◆ Extrait choisi ◆
L’agence onusienne pour les migrations (OIM) a révèle ce mercredi qu’au moins
900 migrants ont disparu en mer Rouge durant l’année 2025. Des chiffres alarmants qui font selon l’OIM font de 2025 l’année « la plus meurtrière jamais enregistrée » pour la « Route de l’Est », qui relie la Corne de l’Afrique à la péninsule arabique.
Des dizaines de milliers de migrants pour la plupart originaires d’Ethiopie et de Somalie, empruntent chaque année la « Route de l’Est » pour tenter d’atteindre les pays du Golfe riches en pétrole, fuyant les conflits, les catastrophes naturelles et les perspectives économiques médiocres dans leur pays. D’autres rapportent que certains migrants tentent la traversée depuis Djibouti.
Tanja Pacifico, cheffe de mission de l’Organisation internationale pour les migrations (OIM) a déploré cette réalité en déclarant que « l’année 2025 a été la plus meurtrière jamais enregistrée sur la route migratoire de l’Est (…) avec 922 personnes décédées ou disparues, soit le double de l’année précédente ».
Pacifico précise que » la majorité des victimes était originaire d’Ethiopie », pays sous développé avec environ 130 millions d’habitants où 40% de la population vit sous le seuil de pauvreté, selon la Banque mondiale.
L’OIM souligne que la croissance économique attendue en 2026 pour ce pays qui compte la deuxième plus grande population d’Afrique est estimée à environ 10%. Une situation qui « pourrait réduire certains mouvements migratoires par la Route de l’Est ».
Par ailleurs, il faut noter que nombre de ceux qui réussissent cette traversée, sont bloqués au Yémen où ils tentent de survivre dans des conditions difficiles.

◆ Questions à traiter ◆
1. Dans l'extrait sur la Route de l'Est, citez tout ce qui va de « Tanja Pacifico, cheffe » jusqu'à « la Banque mondiale. ».
2. D'après l'extrait sur la Route de l'Est, quelle part de la population éthiopienne vit sous le seuil de pauvreté selon la Banque mondiale ?

◆ Données fournies ◆

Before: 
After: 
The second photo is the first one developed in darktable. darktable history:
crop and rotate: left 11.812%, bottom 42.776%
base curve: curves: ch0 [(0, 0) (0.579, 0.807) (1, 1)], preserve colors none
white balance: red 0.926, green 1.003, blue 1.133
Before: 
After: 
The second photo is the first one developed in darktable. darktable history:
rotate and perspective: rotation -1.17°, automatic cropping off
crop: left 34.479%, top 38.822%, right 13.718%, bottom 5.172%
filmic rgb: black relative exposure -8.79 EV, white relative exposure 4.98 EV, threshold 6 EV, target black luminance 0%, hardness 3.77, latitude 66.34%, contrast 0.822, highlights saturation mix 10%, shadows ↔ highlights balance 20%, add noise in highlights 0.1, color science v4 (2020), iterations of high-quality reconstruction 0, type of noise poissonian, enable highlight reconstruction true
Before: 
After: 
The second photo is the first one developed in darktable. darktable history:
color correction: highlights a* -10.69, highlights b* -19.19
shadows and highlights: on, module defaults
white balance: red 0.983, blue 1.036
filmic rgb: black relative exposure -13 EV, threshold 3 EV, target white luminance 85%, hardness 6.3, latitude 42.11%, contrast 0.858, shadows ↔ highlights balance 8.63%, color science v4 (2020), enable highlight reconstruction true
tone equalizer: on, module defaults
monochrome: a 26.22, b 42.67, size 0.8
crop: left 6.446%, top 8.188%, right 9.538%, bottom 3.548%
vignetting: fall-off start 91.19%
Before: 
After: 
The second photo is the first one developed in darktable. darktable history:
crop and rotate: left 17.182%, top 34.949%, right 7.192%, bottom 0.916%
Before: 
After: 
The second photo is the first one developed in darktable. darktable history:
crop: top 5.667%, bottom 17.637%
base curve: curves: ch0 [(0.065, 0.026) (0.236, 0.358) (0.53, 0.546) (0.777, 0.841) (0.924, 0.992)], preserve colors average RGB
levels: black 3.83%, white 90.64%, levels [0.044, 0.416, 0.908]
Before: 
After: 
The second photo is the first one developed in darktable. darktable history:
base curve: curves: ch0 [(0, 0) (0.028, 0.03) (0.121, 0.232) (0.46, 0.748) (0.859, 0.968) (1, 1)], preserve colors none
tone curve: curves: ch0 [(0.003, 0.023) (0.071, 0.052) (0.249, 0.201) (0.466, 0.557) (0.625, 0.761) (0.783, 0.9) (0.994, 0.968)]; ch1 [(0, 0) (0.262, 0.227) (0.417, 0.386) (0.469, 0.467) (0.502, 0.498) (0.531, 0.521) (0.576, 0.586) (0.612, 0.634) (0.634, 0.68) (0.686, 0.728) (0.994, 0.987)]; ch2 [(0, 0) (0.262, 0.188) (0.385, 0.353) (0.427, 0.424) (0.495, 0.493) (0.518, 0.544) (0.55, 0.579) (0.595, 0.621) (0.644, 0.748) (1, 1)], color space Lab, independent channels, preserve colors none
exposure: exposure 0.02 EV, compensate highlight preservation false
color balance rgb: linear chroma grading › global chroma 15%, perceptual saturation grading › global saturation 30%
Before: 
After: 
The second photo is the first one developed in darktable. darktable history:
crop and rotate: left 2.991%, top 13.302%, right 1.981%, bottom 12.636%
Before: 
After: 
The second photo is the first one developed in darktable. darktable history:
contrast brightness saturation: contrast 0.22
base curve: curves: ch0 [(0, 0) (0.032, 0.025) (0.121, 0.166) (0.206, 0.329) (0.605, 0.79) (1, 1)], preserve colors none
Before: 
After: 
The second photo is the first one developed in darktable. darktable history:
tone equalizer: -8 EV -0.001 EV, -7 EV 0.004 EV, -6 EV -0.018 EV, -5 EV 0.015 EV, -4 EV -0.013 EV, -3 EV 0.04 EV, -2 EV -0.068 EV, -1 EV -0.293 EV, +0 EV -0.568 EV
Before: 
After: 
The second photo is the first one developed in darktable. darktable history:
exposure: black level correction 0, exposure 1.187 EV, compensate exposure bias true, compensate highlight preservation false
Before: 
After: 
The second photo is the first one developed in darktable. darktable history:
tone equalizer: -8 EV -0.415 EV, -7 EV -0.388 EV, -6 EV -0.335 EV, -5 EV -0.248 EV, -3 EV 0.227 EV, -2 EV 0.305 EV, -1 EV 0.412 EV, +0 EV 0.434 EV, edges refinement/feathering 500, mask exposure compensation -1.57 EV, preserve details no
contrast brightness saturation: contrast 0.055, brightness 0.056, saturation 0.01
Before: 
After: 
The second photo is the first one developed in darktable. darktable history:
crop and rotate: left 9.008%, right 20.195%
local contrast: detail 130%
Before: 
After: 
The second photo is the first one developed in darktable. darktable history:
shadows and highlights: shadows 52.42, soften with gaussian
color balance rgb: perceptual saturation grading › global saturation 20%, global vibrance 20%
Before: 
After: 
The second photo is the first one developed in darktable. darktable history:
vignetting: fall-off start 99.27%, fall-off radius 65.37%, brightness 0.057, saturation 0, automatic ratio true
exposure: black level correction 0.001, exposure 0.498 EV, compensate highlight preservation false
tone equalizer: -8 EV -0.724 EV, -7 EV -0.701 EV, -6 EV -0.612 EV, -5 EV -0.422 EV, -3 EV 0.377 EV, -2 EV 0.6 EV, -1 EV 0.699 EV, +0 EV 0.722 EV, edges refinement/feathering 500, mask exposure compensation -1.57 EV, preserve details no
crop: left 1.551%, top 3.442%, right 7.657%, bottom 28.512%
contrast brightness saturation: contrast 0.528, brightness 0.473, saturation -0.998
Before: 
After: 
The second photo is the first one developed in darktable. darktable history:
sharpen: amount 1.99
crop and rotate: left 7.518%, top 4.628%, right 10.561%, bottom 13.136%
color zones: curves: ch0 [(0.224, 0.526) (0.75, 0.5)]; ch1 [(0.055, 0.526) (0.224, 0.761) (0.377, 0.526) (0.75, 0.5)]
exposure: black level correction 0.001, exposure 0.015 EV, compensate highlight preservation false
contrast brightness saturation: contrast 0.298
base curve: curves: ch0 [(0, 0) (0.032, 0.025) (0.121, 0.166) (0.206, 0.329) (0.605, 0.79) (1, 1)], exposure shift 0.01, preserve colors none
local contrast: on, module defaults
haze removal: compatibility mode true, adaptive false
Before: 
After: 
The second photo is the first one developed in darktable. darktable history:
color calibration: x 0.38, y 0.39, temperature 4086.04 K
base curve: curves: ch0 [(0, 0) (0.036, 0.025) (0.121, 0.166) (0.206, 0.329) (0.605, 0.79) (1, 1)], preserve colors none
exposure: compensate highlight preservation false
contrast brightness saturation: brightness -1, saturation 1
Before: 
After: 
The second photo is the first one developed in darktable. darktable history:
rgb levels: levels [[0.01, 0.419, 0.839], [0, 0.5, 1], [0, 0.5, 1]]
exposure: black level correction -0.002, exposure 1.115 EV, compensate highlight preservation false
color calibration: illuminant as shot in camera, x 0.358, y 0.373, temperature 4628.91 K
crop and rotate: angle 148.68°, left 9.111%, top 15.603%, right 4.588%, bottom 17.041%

◆ Vos réponses ◆
1.
Tanja Pacifico, cheffe de mission de l’Organisation internationale pour les migrations (OIM) a déploré cette réalité en déclarant que « l’année 2025 a été la plus meurtrière jamais enregistrée sur la route migratoire de l’Est (…) avec 922 personnes décédées ou disparues, soit le double de l’année précédente ».
Pacifico précise que » la majorité des victimes était originaire d’Ethiopie », pays sous développé avec environ 130 millions d’habitants où 40% de la population vit sous le seuil de pauvreté, selon la Banque mondiale.

2. 40 % de la population.